Algumas pesquisas merecem ser citadas:
Cognição e desempenho mental: Um estudo conduzido na Western University (Wild, et al., 2024), analisou a relação entre o hábito de jogar videogames e o desempenho cognitivo. Os resultados mostraram que pessoas que jogam regularmente tendem a ter melhor memória, atenção e raciocínio em comparação às que não jogam.
Bem-estar e equilíbrio emocional: Estudo conduzido por pesquisadores de Oxford (Ballou et al., 2025), buscou entender a relação entre tempo de jogo e saúde mental. O estudo concluiu que o bem-estar psicológico não está ligado à quantidade de horas jogadas, mas sim à forma como a pessoa se relaciona com o jogo. Quando os games fazem parte da rotina de maneira positiva — oferecendo diversão, relaxamento ou senso de realização —, eles se associam a níveis mais altos de satisfação e equilíbrio emocional.
Desenvolvimento infantil: O relatório Responsible Innovation in Technology for Children (UNICEF, 2024) mostrou que os jogos digitais podem contribuir para aspectos do bem-estar infantil, como autonomia, competência, regulação emocional, criatividade e relacionamento social. Os impactos positivos são mais fortes entre crianças que têm menos oportunidades de autonomia ou conexão social fora do ambiente digital.
Consciência social e empatia: estudo publicado por Shliakhovchuk (2024) verificou que experiências imersivas em jogos são capazes de aumentar a empatia diante de temas sensíveis, como a crise dos refugiados. Os resultados indicam que os games podem ser aproveitados como ferramentas educativas e de sensibilização social especialmente entre nativos digitais e jovens adultos, para quem o ambiente dos jogos é um espaço cotidiano de interação.
As evidências sugerem que, ao lado das políticas voltadas à mitigação de riscos, há espaço para pensar como os games podem ser aproveitados como instrumentos de aprendizado e bem-estar. Reconhecer essa dimensão é essencial para construir uma agenda que reflita a complexidade do ecossistema para que seus benefícios sejam mais bem explorados.
Entre o pessimismo e o otimismo: um olhar equilibrado
O desafio é escapar de um binarismo que já conhecemos em outros debates tecnológicos (Nomura, Garrote, 2025): o tecno-pessimismo, que vê nos jogos online apenas ameaças a serem contidas, e o tecno-otimismo, que tende a idealizá-los como solução para diferentes problemas.

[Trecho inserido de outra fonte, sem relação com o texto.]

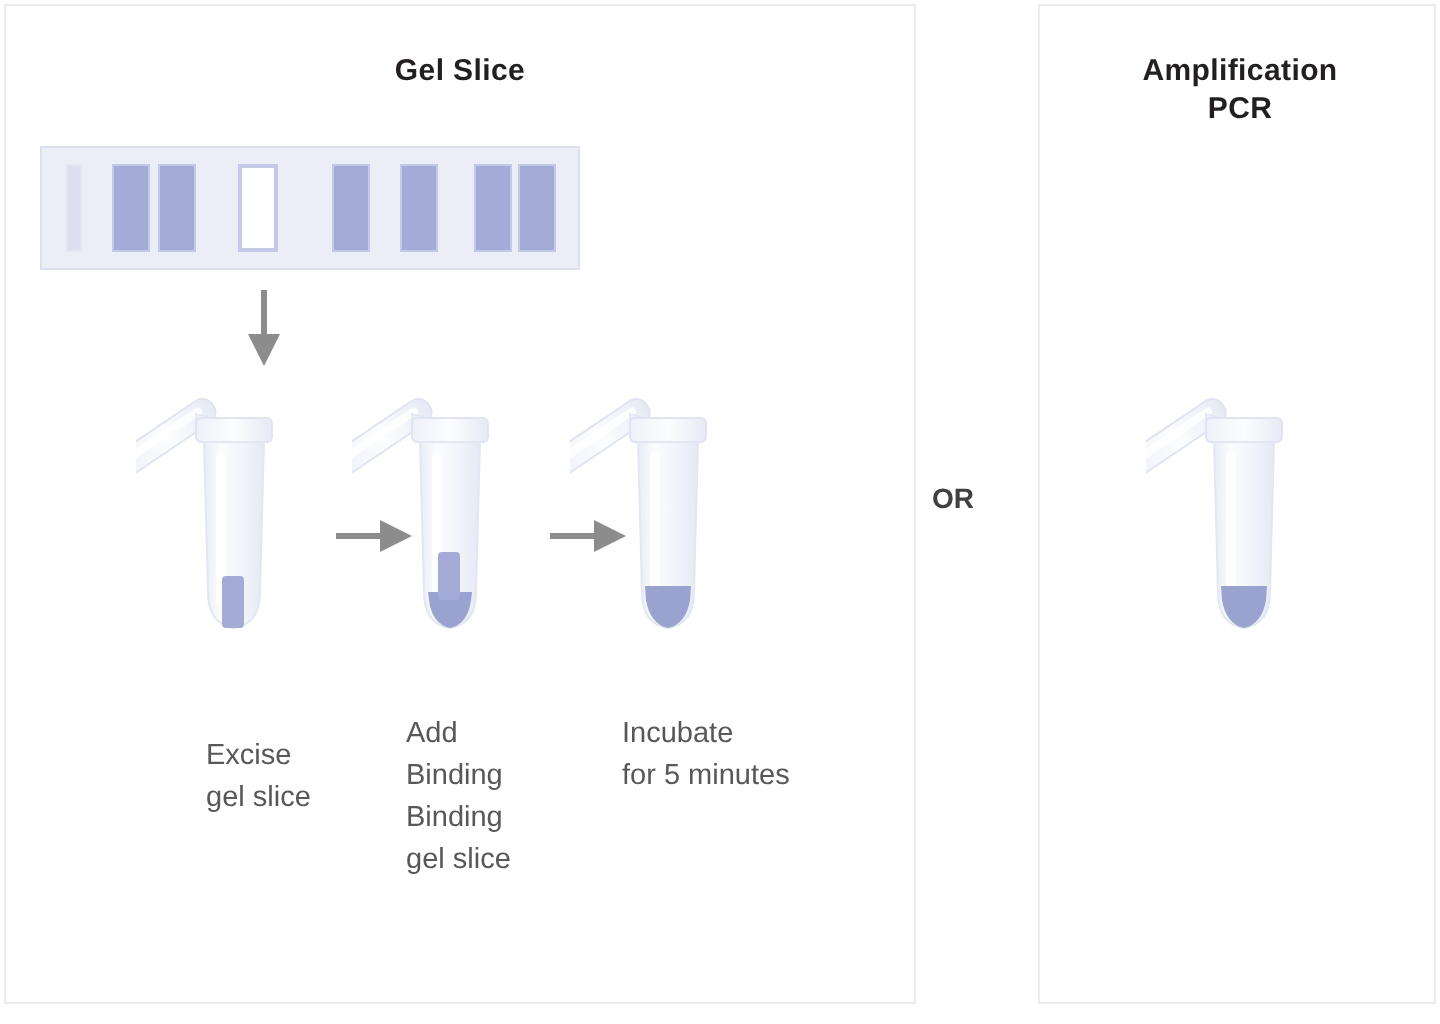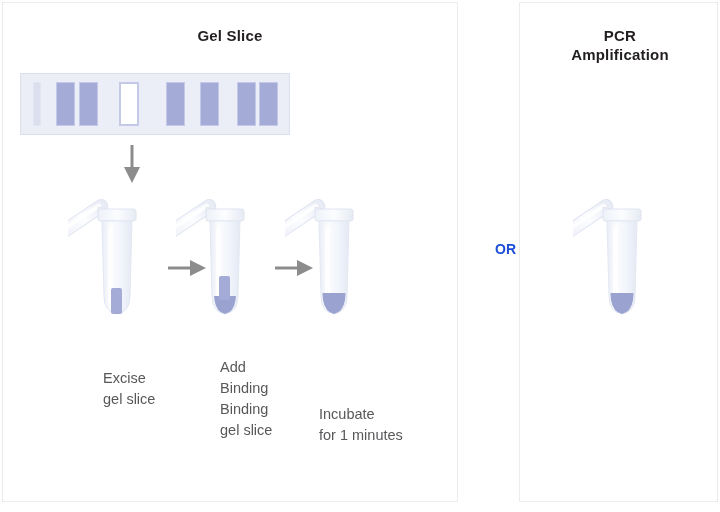"PCR" div { order: before "Amplification" -> after "Amplification" }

Por isso, em vez de aderir a narrativas deterministas, o caminho pode estar em reforçar uma postura investigativa: produzir conhecimento baseado em evidências, reconhecer a diversidade de contextos e orientar políticas que considerem o ecossistema dos games em sua totalidade.

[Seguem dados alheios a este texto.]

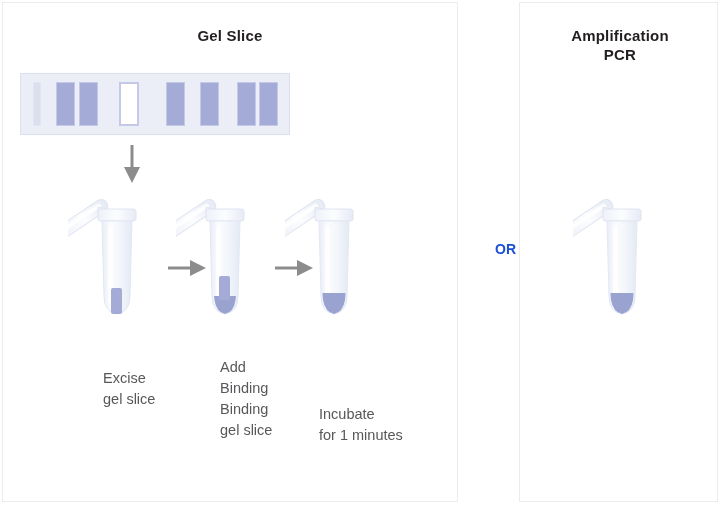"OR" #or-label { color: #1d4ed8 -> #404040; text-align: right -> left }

Essas evidências também mostram que os games têm potenciais que vão além somente do entretenimento — podem estimular criatividade, aprendizado, bem-estar e até servir de apoio para conscientização de temas sociais sensíveis. Diante disso, vale refletir se não estaríamos subestimando o papel dos jogos digitais como aliados em políticas de educação, cultura e desenvolvimento social.